La mort de mon humanité ( Muad Anton, 1997)

La guerre se vit, elle ne se murmure pas, elle tombe sur soi comme la vague déferlante d'une tempête tropicale, d'un coup. On l'a voit venir de loin, de très loin et même si on l'ignore c'est malgré nous et malgré nos objections qu'elle progresse inexorablement. Trop puissante, trop violente, trop majestueuse, trop mystérieuse.

J'ai participé à trop de conflit, trop de guerres inutiles, trop défendu de causes perdues d'avance. En luttant constamment et en ne me retirant pas, la fatigue m'a gagné, un cancer moral qui m'a affaibli. Le combat de trop, il faut le deviner, comme le boxeur. On n'en revient pas ou trop abîmé pour continuer à lutter et vivre décemment le reste de sa vie.

La mort de mon humanité, voilà un nouveau mal insidieux, une négation de la moralité et de toutes règles, pire que le cynisme c'est le début d'une forme de folie. Ce que je sais, c'est qu'il doit toujours y avoir une limite morale à toute action. S’il y a transgression, il faut trouver une contrepartie, par contre si on vide de son contenu des règles élémentaires de la vie, règles que même les animaux connaissent depuis des millénaires, on touche alors le bord du précipice ; une négation de ce qu'est l’humanité sur cette terre. Nous serions alors pire que des animaux.

Ce mal je l'ai connu et combattu violemment. Pourtant, il se propage et continue à semer une folie dans le coeur des combattant d'aujourd'hui et de demain. S’il faut que l’espèce humaine disparaisse alors elle disparaîtra, comme les dinosaures en leur temps. Les leçons de la guerre doivent servir à améliorer toute l’humanité et non une fraction du monde.

De toute façon, j'ai déjà donné, j'ai déjà payé le prix fort et ce n'est pas moi qui ferais l'effort cette fois ci. Je n'ai plus envie de m'expliquer, ni d'enseigner cette pénible leçon. Je laisse ça à d'autre. Je suis presque indiffèrent, une manière de sauvegarder mon équilibre. Je sais une chose, s’il faut que la moitié des êtres humains de cette planète périssent dans les ravages de cette folie, alors ça vaudra la peine pour les survivants.

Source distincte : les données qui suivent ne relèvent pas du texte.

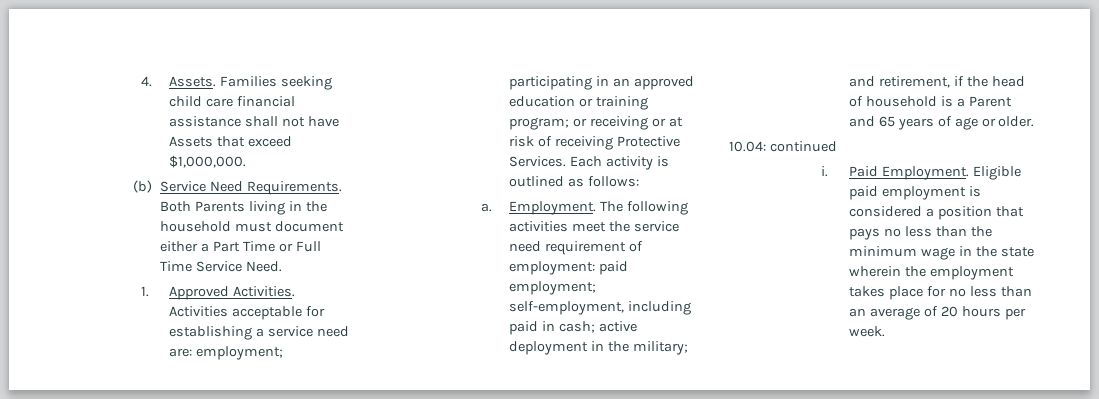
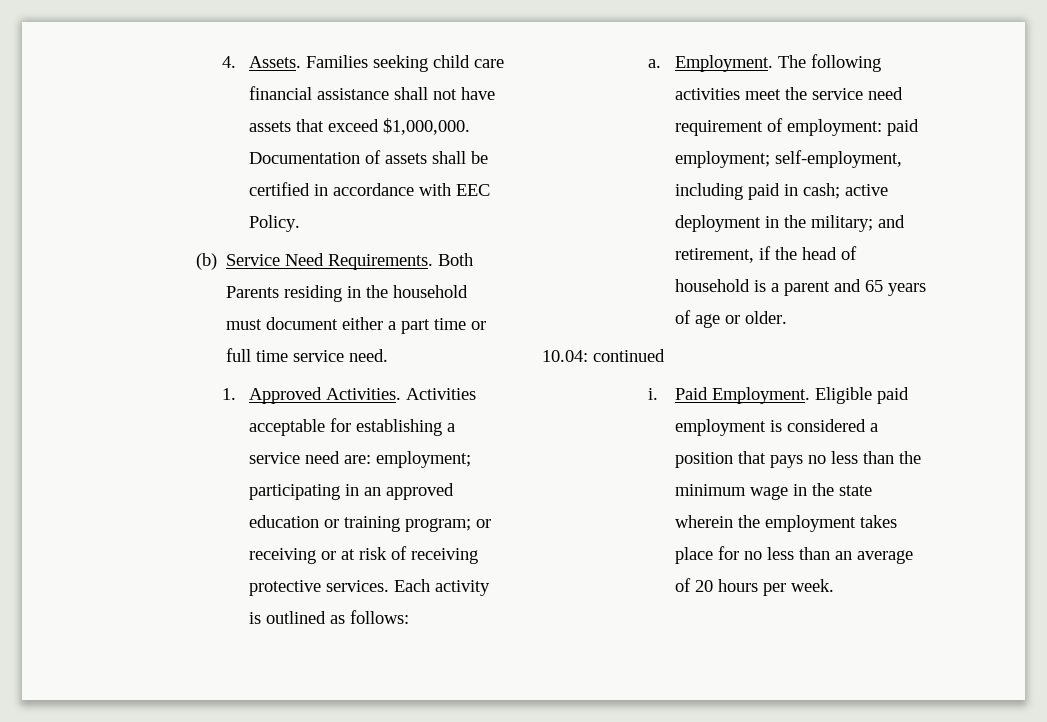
[168,136,213,147] Assets -> [249,121,292,132] assets
(246, 161) none -> [249,150,489,164] [249,182,491,196] [249,215,301,232] Documentation of assets shall be certified in accordance with EEC Policy.
[249,201,286,215] living -> [284,285,343,302] residing
[213,241,322,252] [160,261,283,272] Part Time or Full Time Service Need. -> [401,318,487,334] [226,348,389,362] part time or full time service need.
[616,136,680,147] [508,156,566,167] Protective Services. -> [249,580,390,596] protective services.
[968,96,1012,107] Parent -> [784,281,831,296] parent

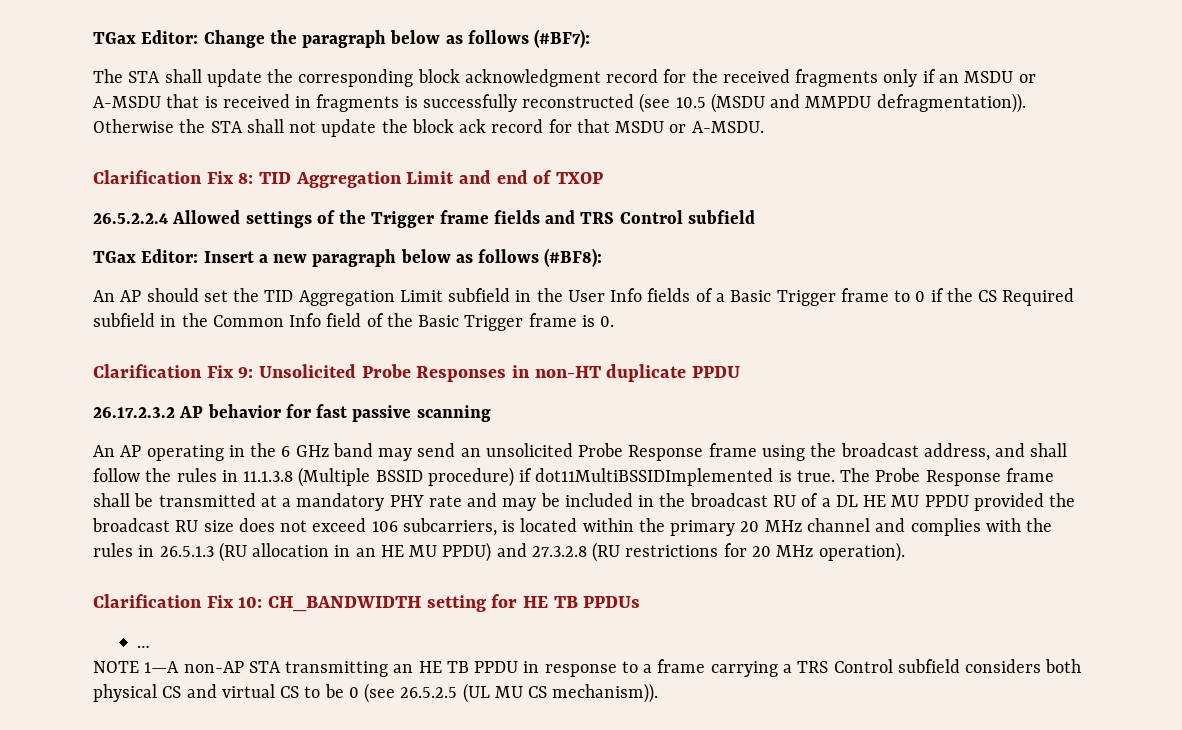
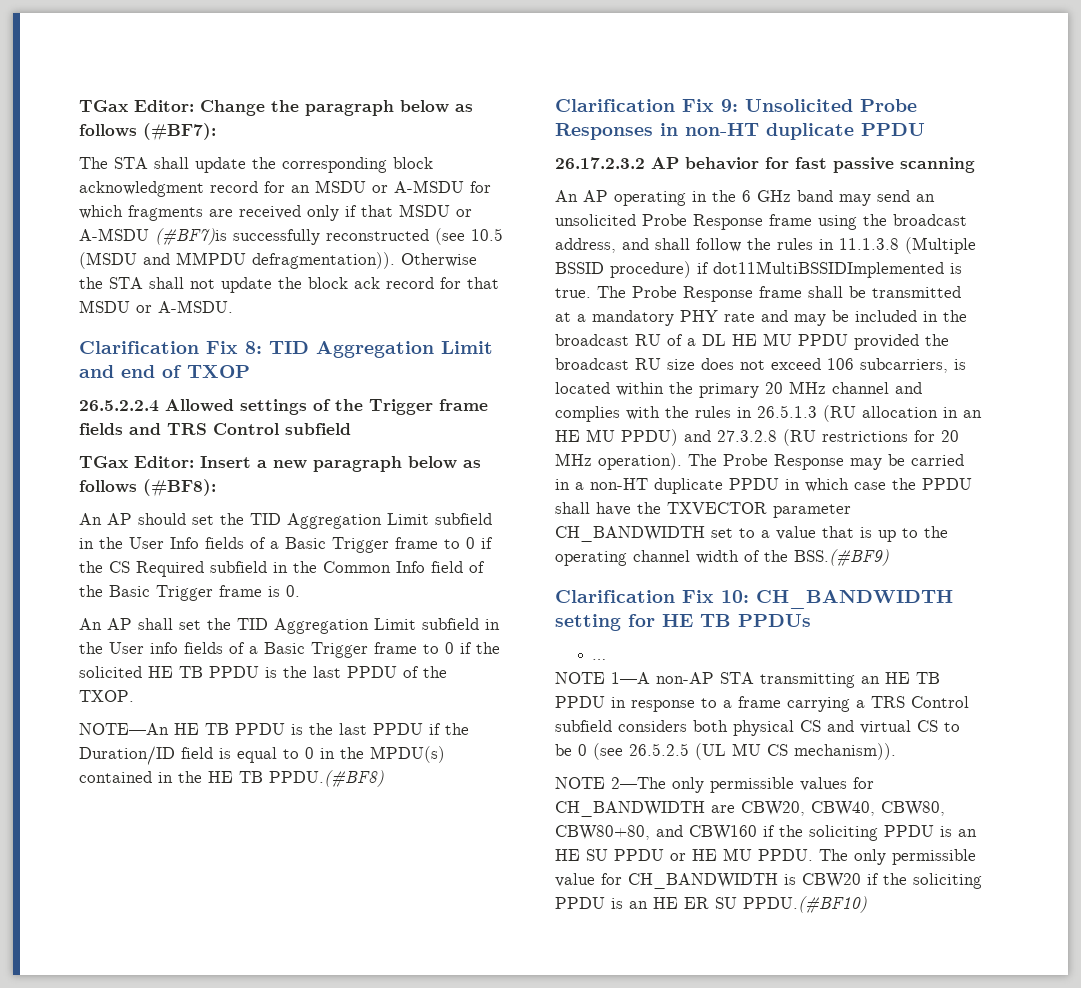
[691,69,1036,87] [93,94,418,112] the received fragments only if an MSDU or A-MSDU that is received in fragments is -> [291,180,491,193] [79,204,472,221] [79,228,227,246] an MSDU or A-MSDU for which fragments are received only if that MSDU or A-MSDU (#BF7)is
(615, 321) none -> [79,618,500,634] [79,642,500,658] [79,666,447,678] [79,690,134,702] [79,723,469,735] [79,746,445,765] [79,770,384,788] // An AP shall set the TID Aggregation Limit subfield in the User info fields of a Basic Trigger frame to 0 if the solicited HE TB PPDU is the last PPDU of the TXOP. // NOTE—An HE TB PPDU is the last PPDU if the Duration/ID field is equal to 0 in the MPDU(s) contained in the HE TB PPDU.(#BF8)
(905, 552) none -> [688,454,964,470] [555,478,972,494] [555,502,851,518] [555,526,948,542] [555,549,889,567] The Probe Response may be carried in a non-HT duplicate PPDU in which case the PPDU shall have the TXVECTOR parameter CH_BANDWIDTH set to a value that is up to the operating channel width of the BSS.(#BF9)
(659, 693) none -> [555,777,874,793] [555,801,945,817] [555,825,977,841] [555,848,976,865] [555,873,982,889] [555,896,867,914] // NOTE 2—The only permissible values for CH_BANDWIDTH are CBW20, CBW40, CBW80, CBW80+80, and CBW160 if the soliciting PPDU is an HE SU PPDU or HE MU PPDU. The only permissible value for CH_BANDWIDTH is CBW20 if the soliciting PPDU is an HE ER SU PPDU.(#BF10)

Si le genre humain disparaît, ce n’est pas moi qui irai pleurer sur son sort, elle l’aura mérité. Si les humains ne se battent pas pour des valeurs qui les dépassent et qui concernent toute l’humanité, c'est qu’elle ne mérite pas de rester sur cette planète, elle finira fatalement par disparaître d’elle-même. Alors dans l’histoire de ce monde, l’homme n’aura laissé qu'une trace équivalent à quelques secondes.